Requirements
Reproduce each of the rows below verbatim, line for line, omitting the pictures.

Start of Data shown

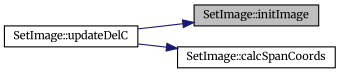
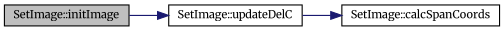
  digraph {
    fontname=Merriweather
    rankdir=LR
    node [color=black fillcolor=white fontname=Merriweather fontsize=10 shape=record style=filled]
    edge [color=midnightblue fontname=Merriweather fontsize=10 labelfontname=Helvetica labelfontsize=10 style=solid]
    n1 [fillcolor=grey75 fontcolor=black height=0.2 label="SetImage::initImage" width=0.4]
    n2 [height=0.2 label="SetImage::updateDelC" width=0.4]
    n3 [height=0.2 label="SetImage::calcSpanCoords" width=0.4]
-   n2 -> n1
+   n1 -> n2
    n2 -> n3
  }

End of Data shown

Final answer
  digraph {
    fontname=Merriweather
    rankdir=LR
    node [color=black fillcolor=white fontname=Merriweather fontsize=10 shape=record style=filled]
    edge [color=midnightblue fontname=Merriweather fontsize=10 labelfontname=Helvetica labelfontsize=10 style=solid]
    n1 [fillcolor=grey75 fontcolor=black height=0.2 label="SetImage::initImage" width=0.4]
    n2 [height=0.2 label="SetImage::updateDelC" width=0.4]
    n3 [height=0.2 label="SetImage::calcSpanCoords" width=0.4]
-   n2 -> n1
+   n1 -> n2
    n2 -> n3
  }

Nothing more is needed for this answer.